HOW CANNIBALIZATION CAN BOOST SALES

HOW CANNIBALIZATION CAN BOOST SALES
HOW CANNIBALIZATION CAN BOOST SALES. Photo by Pixabay.

HOW CANNIBALIZATION CAN BOOST SALES

Cannibalization is a phenomenon that results when a firm develops a new product or service that steals business or market share from one or more of its existing products and services.  Thus one product may take sales from another offering in a product line. Although the idea of cannibalization may seem primarily negative, it also has some positive implications. In the evolving world of e-commerce, some companies are intentionally choosing to cannibalize their retail sales through bargain-priced online offerings.

Having a new product that takes sales away from an existing product is not usually an attractive situation for a firm. A pharmaceutical company in Lagos, for example, saw sales of their bleach products suffer when they introduced laundry detergents with bleach as an added ingredient. A new eatery franchise can cannibalize sales from another franchise just two hundred meters down the street. Other examples of the power of new products to harm companies or even entire industries are everywhere.

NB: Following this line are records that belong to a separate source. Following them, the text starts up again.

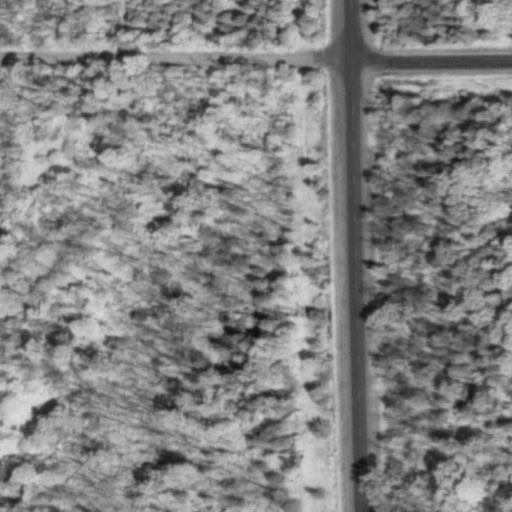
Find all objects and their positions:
road: (176, 60)
road: (432, 60)
road: (354, 255)
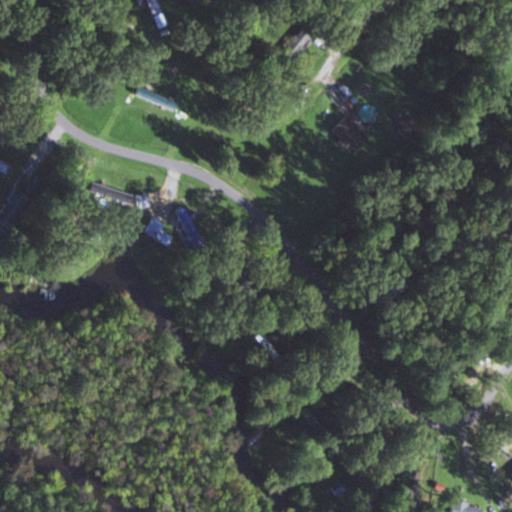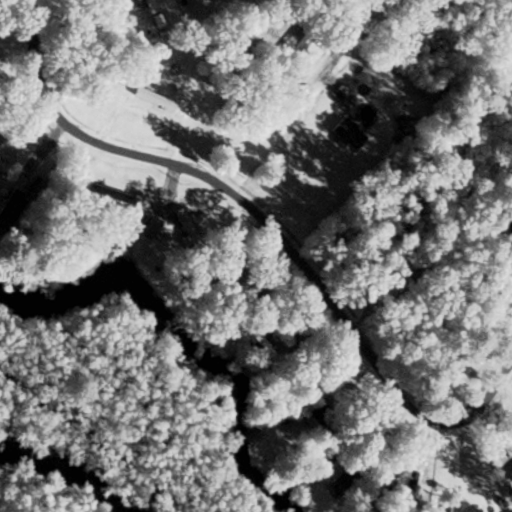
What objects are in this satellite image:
building: (149, 5)
road: (301, 90)
building: (151, 98)
building: (344, 134)
building: (3, 168)
building: (104, 195)
road: (268, 226)
building: (186, 230)
building: (153, 231)
building: (311, 466)
building: (509, 474)
building: (404, 487)
building: (457, 507)
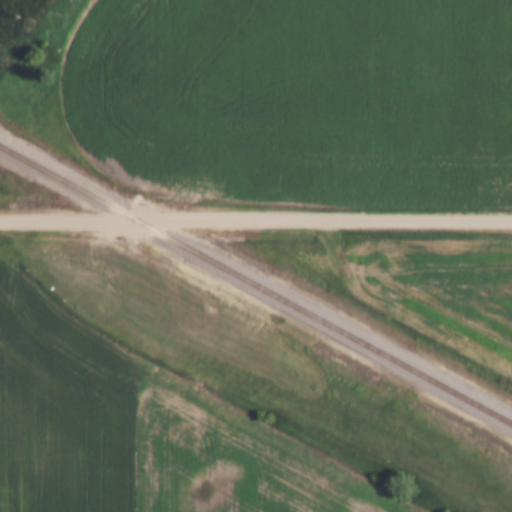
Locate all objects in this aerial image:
road: (255, 217)
railway: (255, 281)
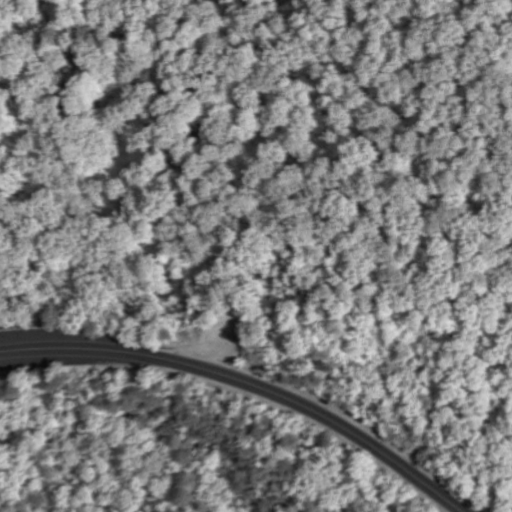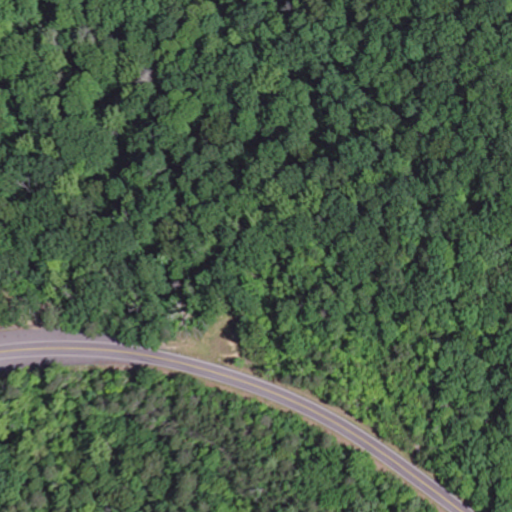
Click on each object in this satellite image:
road: (247, 383)
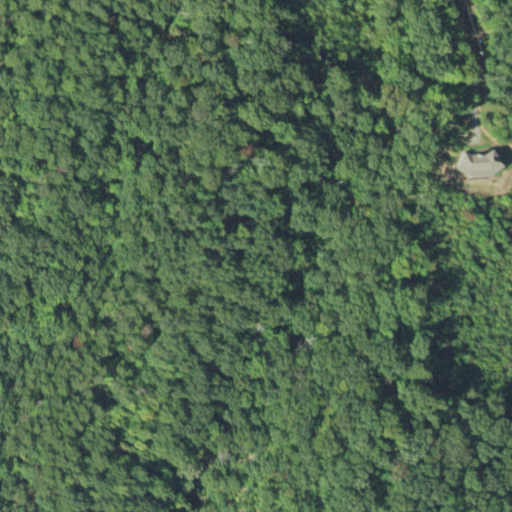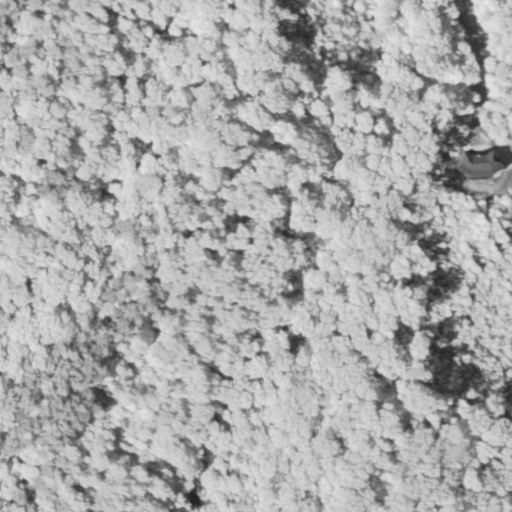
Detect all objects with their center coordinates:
road: (471, 65)
building: (480, 167)
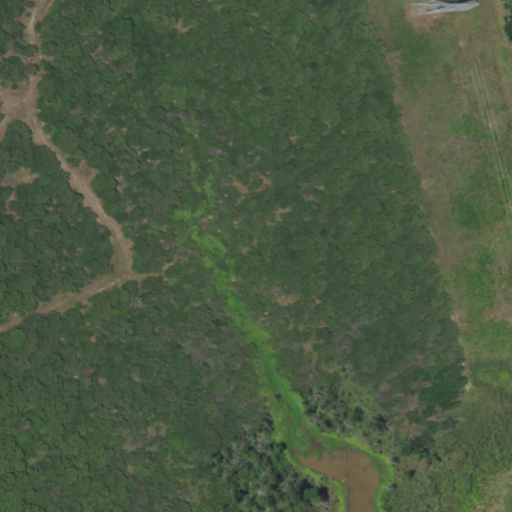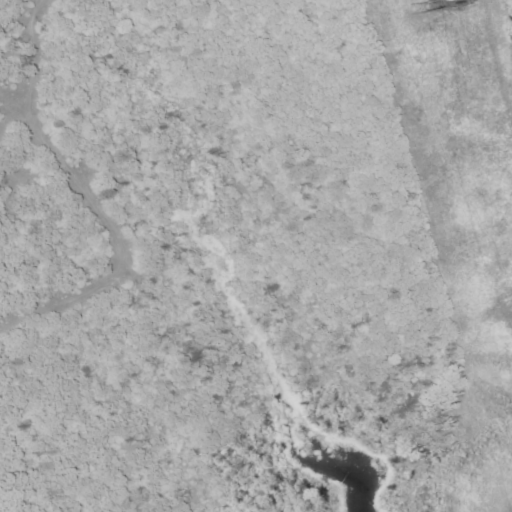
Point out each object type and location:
power tower: (417, 5)
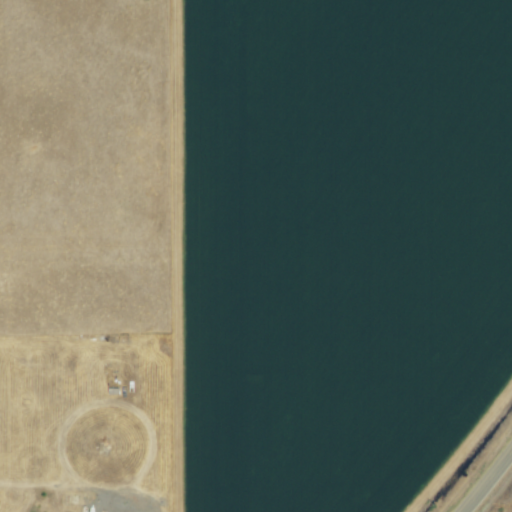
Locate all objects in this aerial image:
road: (490, 485)
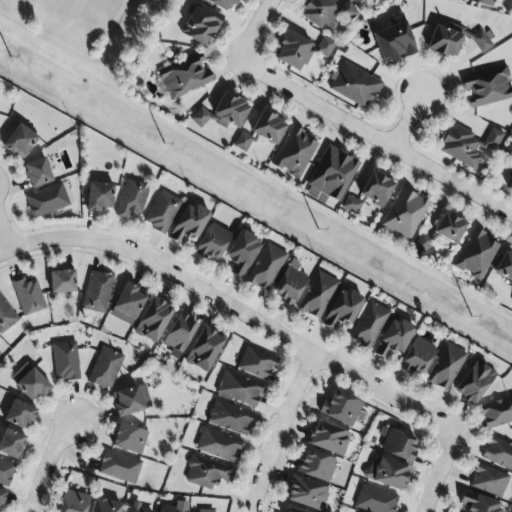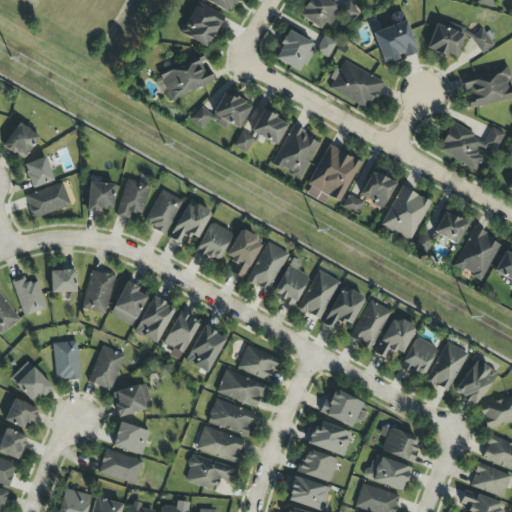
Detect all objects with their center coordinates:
building: (485, 2)
building: (221, 3)
building: (316, 12)
building: (199, 25)
road: (250, 32)
building: (394, 40)
building: (444, 41)
building: (481, 41)
building: (324, 47)
building: (293, 51)
power tower: (37, 72)
building: (184, 76)
building: (354, 85)
building: (487, 87)
building: (223, 113)
road: (400, 118)
building: (268, 127)
building: (493, 139)
building: (19, 141)
road: (372, 141)
building: (242, 142)
building: (463, 147)
building: (295, 153)
building: (37, 172)
building: (331, 176)
building: (370, 193)
building: (99, 196)
building: (132, 198)
building: (47, 200)
building: (162, 212)
building: (404, 213)
road: (256, 219)
building: (188, 223)
building: (449, 228)
power tower: (334, 238)
road: (4, 239)
building: (212, 242)
building: (421, 242)
road: (4, 250)
building: (241, 253)
building: (476, 254)
building: (505, 266)
building: (266, 267)
road: (166, 269)
building: (62, 281)
building: (289, 284)
building: (97, 292)
building: (317, 295)
building: (28, 296)
building: (127, 304)
building: (343, 309)
building: (6, 314)
building: (153, 320)
building: (368, 325)
building: (179, 335)
building: (394, 338)
building: (204, 349)
building: (417, 357)
building: (65, 361)
building: (256, 364)
building: (445, 367)
building: (105, 368)
building: (30, 382)
building: (474, 383)
building: (239, 389)
building: (127, 401)
building: (341, 408)
building: (497, 412)
road: (417, 413)
building: (19, 415)
building: (229, 417)
road: (278, 430)
building: (129, 439)
building: (329, 439)
building: (11, 444)
building: (218, 445)
building: (399, 445)
building: (497, 453)
road: (49, 463)
building: (316, 466)
building: (119, 467)
building: (6, 471)
building: (206, 473)
building: (386, 473)
building: (489, 480)
building: (308, 494)
building: (1, 496)
building: (375, 500)
building: (73, 502)
building: (479, 503)
building: (105, 506)
building: (135, 507)
building: (173, 509)
building: (207, 510)
building: (290, 510)
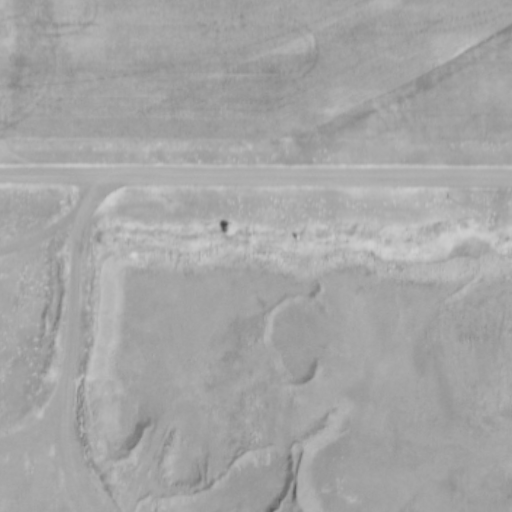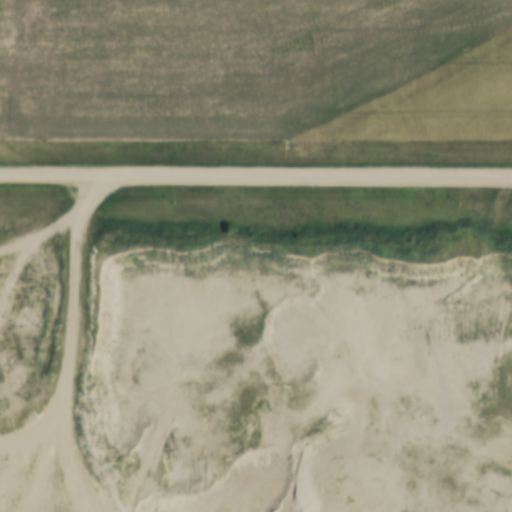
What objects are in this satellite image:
road: (256, 175)
quarry: (255, 355)
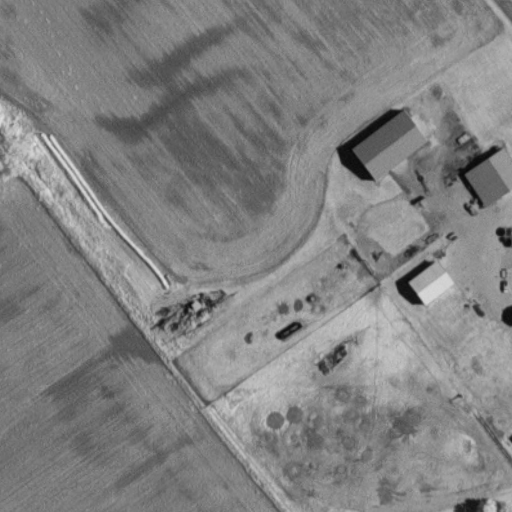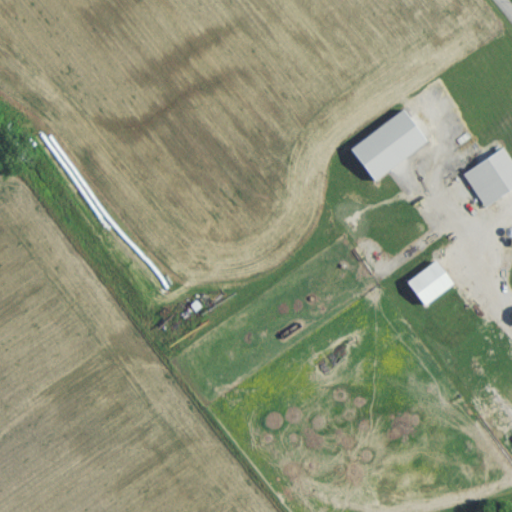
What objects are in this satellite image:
road: (508, 4)
building: (488, 183)
road: (478, 271)
building: (425, 290)
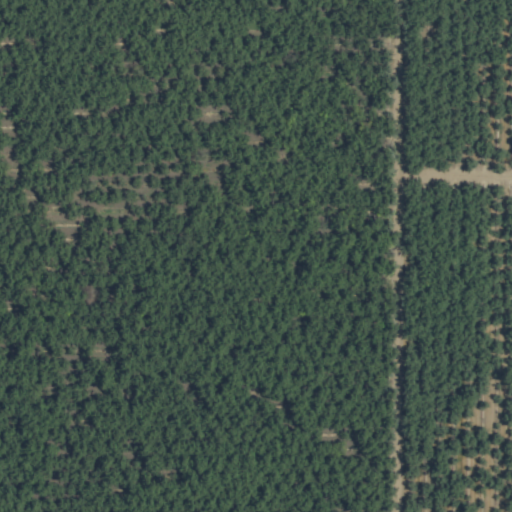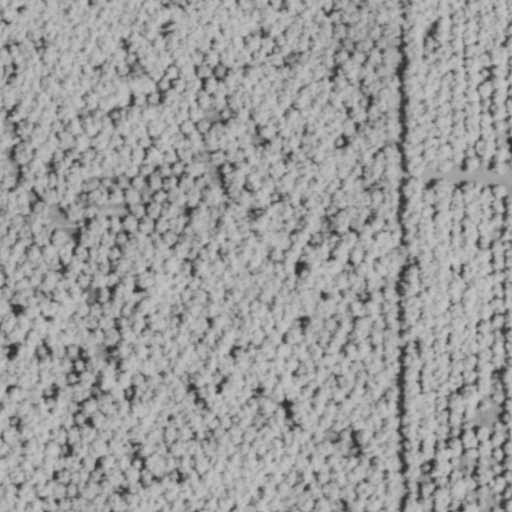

In this case of cannibalization, a firm will need to reduce the benefits calculated for a new product by the amount of the existing product benefit lost. However, firms need to recognize that cannibalization is not always avoidable. After all, competing companies might have entered the market with a similar product and taken these sales anyway, even if the new product had not been introduced.  Cannibalization can even occur before a new product is introduced. In fact, some experts claim that pre-announcement for a new product can cannibalize the sales of an old product in a prior period. 

While cannibalization may seem to be very negative, several researchers have found that truly innovative firms are sometimes willing to sacrifice or cannibalize their prior investments. In fact, this may be a type of growth strategy. Some experts also argue that organizations should encourage cannibalization. By encouraging competition among their stand-alone business units, companies could create a climate in which risk taking and new ideas were both rewarded and valued. Having a future market focus and abandoning an old product as soon as a new one comes along can benefit overall profits.

In the trend toward intentional cannibalization, entrepreneurial companies often prevail through excellent innovation, Small firms are seen as quick and nimble  and better able to take the risks necessary to develop radically new product and service innovations. In the future, they may surpass the larger firms with greater research and development capacities and financial resources.